▶ [Textabschnitt]:
**********

Heute in den Feuilletons

Eine Machtposition ganz neuer Art

Die kommentierte Kulturpresseschau. Wochentags um 9 Uhr, sonnabends um 10 Uhr.
23.11.2012. Alle Hoffnung passée. Heute um elf Uhr wird den Mitarbeitern der FTD nun doch das endgültige Aus verkündet, meldet das Handelsblatt. Das Gute an Zeitung ist, dass sie von Realität trennt, meint die taz. In der NZZ stellt sich heraus: Auch Taubblinde haben in erster Linie religiöse Probleme. Die FAZ macht sich Sorgen um den Leser von Ebooks. Und Sensation: Thomas Mann hätte Actimel empfohlen.

Weitere Medien, 23.11.2012

Aus irgendwelchen Gründen hatte Gruner und Jahr gestern noch so getan, als gebe es noch eine Chance für die Financial Times Deutschland. Gestern Abend um halb zehn meldete handelsblatt.de, dass das endgültige Aus nun besiegelt ist und der Belegschaft heute um elf Uhr verkündet werden soll. In dem Artikel wird auch brav der Chef des Handelsblatts, Gabor Steingart, zitiert, der in messerscharfer Analyse den Grund der Misere benannte: "Es wird keine Rettung für die Zeitung geben, wenn wir mit dieser Umsonst-Kultur nicht brechen."

Über Fortschritte im Geschlechterverhältnis in Saudi Arabien berichtet Al Arabiya. Saudische Ehemänner erhalten ab sofort eine automatische SMS, falls ihre Frau das Land verlässt: "Since last week, Saudi women's male guardians began receiving text messages on their phones informing them when women under their custody leave the country, even if they are travelling together. Manal al-Sherif, who became the symbol of a campaign launched last year urging Saudi women to defy a driving ban, began spreading the information on Twitter, after she was alerted by a couple. The husband, who was travelling with his wife, received a text message from the immigration authorities informing him that his wife had left the international airport in Riyadh."

Welt, 23.11.2012

Achtzig Postkarten Thomas Manns an seinen Bruder Heinrich wurden gefunden und sind jetzt in Lübeck ausgestellt, eine Sensation, meldet Tilman Krause. Es geht um Dinge wie folgende: "Wolle der liebe Heinrich (L.H. lautet meist die Anrede) es nicht auch mal mit diesem neuen Nahrungsmittel Yoghurt probieren? Er sei ausgesprochen 'wohlschmeckend', vor allem aber (bei den Manns ein Dauerbrenner-Thema) 'leicht abführend'. Sehr bewährt habe sich auch der entcoffeinierte Kaffee, dem man neuerdings in Münchens besseren Kreisen kräftig zuspreche."

**********

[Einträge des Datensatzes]
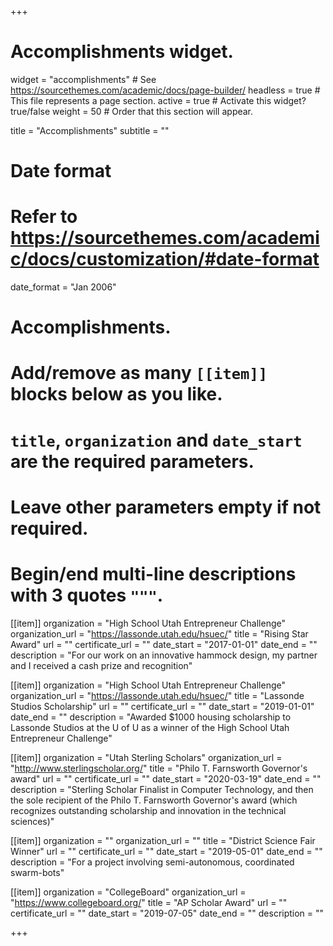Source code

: +++
# Accomplishments widget.
widget = "accomplishments"  # See https://sourcethemes.com/academic/docs/page-builder/
headless = true  # This file represents a page section.
active = true  # Activate this widget? true/false
weight = 50  # Order that this section will appear.

title = "Accomplish&shy;ments"
subtitle = ""

# Date format
#   Refer to https://sourcethemes.com/academic/docs/customization/#date-format
date_format = "Jan 2006"

# Accomplishments.
#   Add/remove as many `[[item]]` blocks below as you like.
#   `title`, `organization` and `date_start` are the required parameters.
#   Leave other parameters empty if not required.
#   Begin/end multi-line descriptions with 3 quotes `"""`.


[[item]]
  organization = "High School Utah Entrepreneur Challenge"
  organization_url = "https://lassonde.utah.edu/hsuec/"
  title = "Rising Star Award"
  url = ""
  certificate_url = ""
  date_start = "2017-01-01"
  date_end = ""
  description = "For our work on an innovative hammock design, my partner and I received a cash prize and recognition"

[[item]]
  organization = "High School Utah Entrepreneur Challenge"
  organization_url = "https://lassonde.utah.edu/hsuec/"
  title = "Lassonde Studios Scholarship"
  url = ""
  certificate_url = ""
  date_start = "2019-01-01"
  date_end = ""
  description = "Awarded $1000 housing scholarship to Lassonde Studios at the U of U as a winner of the High School Utah Entrepreneur Challenge"

[[item]]
  organization = "Utah Sterling Scholars"
  organization_url = "http://www.sterlingscholar.org/"
  title = "Philo T. Farnsworth Governor's award"
  url = ""
  certificate_url = ""
  date_start = "2020-03-19"
  date_end = ""
  description = "Sterling Scholar Finalist in Computer Technology, and then the sole recipient of the Philo T. Farnsworth Governor's award (which recognizes outstanding scholarship and innovation in the technical sciences)"

[[item]]
  organization = ""
  organization_url = ""
  title = "District Science Fair Winner"
  url = ""
  certificate_url = ""
  date_start = "2019-05-01"
  date_end = ""
  description = "For a project involving semi-autonomous, coordinated swarm-bots"
  
[[item]]
  organization = "CollegeBoard"
  organization_url = "https://www.collegeboard.org/"
  title = "AP Scholar Award"
  url = ""
  certificate_url = ""
  date_start = "2019-07-05"
  date_end = ""
  description = ""

+++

**********

▶ [Aufgaben zur Übung]:
- 1) Nenne alle Personen, die in der Presseschau mit Namen erwähnt werden.
- 2) Wann soll der Belegschaft der Financial Times Deutschland laut der Presseschau das endgültige Aus verkündet werden?
Bitte stütze dich ausschließlich auf die Presseschau.

▶ [Lösungen der Aufgaben]:
- 1) Thomas Mann, Heinrich Mann, Gabor Steingart, Manal al-Sherif und Tilman Krause.

- 2) Am 23.11.2012 um elf Uhr.